A production-grade, extensible rate limiting system built on ASP.NET Core.
It implements Fixed Window, Sliding Window, and Token Bucket algorithms with identity-aware throttling using API keys, user claims, and IP addresses.
The system is backed by Redis for distributed enforcement and structured with clean, modern engineering practices.
This project is intentionally built to resemble real infrastructure you'd place behind an API gateway.
- Backend Framework: ASP.NET Core (.NET 8), C#
- Architecture & Patterns: Custom middleware, Strategy Pattern, Options Pattern, dependency injection
- Distributed Caching: Redis via
IDistributedCache(with in-memory fallback for development/testing) - Testing Frameworks: xUnit, in-memory cache test doubles, isolated strategy and selector tests
- Tooling & Observability: .NET CLI, logging abstractions, Swagger/OpenAPI
All strategies implement a shared interface and are registered through dependency injection:
- Fixed Window - predictable, window-based throttling
- Sliding Window - rolling window for smoother traffic control
- Token Bucket - burst-friendly, refill-based limiting
Each strategy is isolated, testable, and easily extendable.
Every incoming request is mapped to a rate-limit identity:
- API Key (
X-Api-Key) - Authenticated User (JWT-ready)
- IP Address
API keys include name and plan metadata:
"ApiKeys": {
"Keys": [
{ "Key": "FREE-111", "Name": "Free Client", "Plan": "Free" },
{ "Key": "PRO-777", "Name": "Pro Client", "Plan": "Pro" }
]
}This enables different clients and tenants to have different rate-limit behaviors.
Different endpoints can be mapped to different rate-limiting strategies - similar to what NGINX, Envoy, and Cloudflare expose.
"RateLimitPolicies": {
"Rules": [
{ "PathPrefix": "/api/demo/fixed", "Strategy": "FixedWindow" },
{ "PathPrefix": "/api/demo/sliding", "Strategy": "SlidingWindow" },
{ "PathPrefix": "/api/demo/token", "Strategy": "TokenBucket" }
]
}This lets the API choose between strict, burst-friendly, or smoothed rate-limit behavior on a per-route basis.
The rate limiter uses IDistributedCache (Redis) for its counters and timestamp buckets.
This makes it horizontally scalable - multiple application instances share the same state.

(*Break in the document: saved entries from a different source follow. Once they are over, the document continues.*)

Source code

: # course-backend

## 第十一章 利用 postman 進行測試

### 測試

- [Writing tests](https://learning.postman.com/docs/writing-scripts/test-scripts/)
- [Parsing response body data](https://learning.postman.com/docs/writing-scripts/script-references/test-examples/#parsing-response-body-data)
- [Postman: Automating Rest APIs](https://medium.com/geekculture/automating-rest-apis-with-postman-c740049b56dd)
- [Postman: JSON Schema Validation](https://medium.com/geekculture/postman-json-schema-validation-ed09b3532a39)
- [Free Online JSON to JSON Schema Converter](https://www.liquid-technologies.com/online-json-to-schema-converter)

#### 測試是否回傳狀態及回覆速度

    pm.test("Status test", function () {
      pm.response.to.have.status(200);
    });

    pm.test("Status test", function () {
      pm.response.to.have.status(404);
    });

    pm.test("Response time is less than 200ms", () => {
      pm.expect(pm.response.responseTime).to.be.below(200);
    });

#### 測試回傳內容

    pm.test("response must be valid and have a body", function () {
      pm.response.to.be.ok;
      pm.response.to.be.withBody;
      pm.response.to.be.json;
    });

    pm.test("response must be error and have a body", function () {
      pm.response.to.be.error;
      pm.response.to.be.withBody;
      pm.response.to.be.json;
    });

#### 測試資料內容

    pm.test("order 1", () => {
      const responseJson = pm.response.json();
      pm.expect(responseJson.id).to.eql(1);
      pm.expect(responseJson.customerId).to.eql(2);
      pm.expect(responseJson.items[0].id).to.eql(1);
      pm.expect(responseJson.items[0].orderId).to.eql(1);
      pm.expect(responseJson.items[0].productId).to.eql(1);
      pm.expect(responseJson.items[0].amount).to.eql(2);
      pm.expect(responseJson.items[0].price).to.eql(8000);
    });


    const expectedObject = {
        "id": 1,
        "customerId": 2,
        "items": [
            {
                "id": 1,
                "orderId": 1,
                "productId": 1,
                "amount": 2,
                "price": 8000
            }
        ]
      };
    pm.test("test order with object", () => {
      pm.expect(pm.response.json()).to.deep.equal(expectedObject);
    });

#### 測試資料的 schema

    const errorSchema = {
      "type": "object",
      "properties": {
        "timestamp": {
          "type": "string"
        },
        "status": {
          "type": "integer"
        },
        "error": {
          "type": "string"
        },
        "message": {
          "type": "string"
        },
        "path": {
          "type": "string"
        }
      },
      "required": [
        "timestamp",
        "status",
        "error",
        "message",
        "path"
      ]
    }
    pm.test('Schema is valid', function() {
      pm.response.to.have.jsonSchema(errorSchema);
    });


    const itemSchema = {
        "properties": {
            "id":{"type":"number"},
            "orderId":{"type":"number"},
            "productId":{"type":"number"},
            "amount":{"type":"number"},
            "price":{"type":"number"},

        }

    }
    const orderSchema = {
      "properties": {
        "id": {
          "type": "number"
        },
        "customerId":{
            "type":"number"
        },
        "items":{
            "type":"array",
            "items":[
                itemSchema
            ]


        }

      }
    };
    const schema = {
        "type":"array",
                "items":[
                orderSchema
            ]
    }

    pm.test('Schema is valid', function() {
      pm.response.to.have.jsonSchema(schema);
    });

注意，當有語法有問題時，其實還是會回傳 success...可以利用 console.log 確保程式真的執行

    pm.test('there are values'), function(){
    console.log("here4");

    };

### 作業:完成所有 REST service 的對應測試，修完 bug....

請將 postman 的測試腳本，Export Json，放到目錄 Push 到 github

For local development, it seamlessly falls back to an in-memory cache.
src/
API/
Controllers/
Middleware/
RateLimiting/
Configuration/
Models/
Program.cs
appsettings.json
tests/
API.RateLimiting.Tests/
TestHelpers/
*.cs files
README.md
RateLimiting/- all algorithms, identity resolution, strategy selectorMiddleware/- pipeline, headers, Retry-After formatting, JSON errorsModels/- API DTOs (e.g.,RateLimitErrorResponse)Configuration/- strongly typed option bindingsTests/- isolated tests covering strategies and selectors
cd src/API
dotnet runSwagger is available at:
/swagger
Example request:
curl -H "X-Api-Key: FREE-111" https://localhost:<port>/api/demo/tokenReplace <port> with the port shown in your terminal after running dotnet run.
tests/API.RateLimiting.Tests
Coverage includes:
- Fixed Window behavior
- Sliding Window timestamp logic
- Token Bucket token consumption/refill
- Strategy selection (path-based policies)
- Identity resolution
dotnet test tests/API.RateLimiting.TestsAll tests run in memory using MemoryDistributedCache — no external Redis needed.
This is a ground-up implementation of distributed rate limiting — not a wrapper around .NET’s built-in limiter. It’s designed to demonstrate:
- Practical system design
- Middleware architecture
- Clean abstractions
- Distributed caching patterns
- Algorithm correctness
- Testability and maintainability
- Configuration-driven behavior
A compact yet realistic backend architecture appropriate for production scenarios, and a solid demonstration of practical backend engineering depth.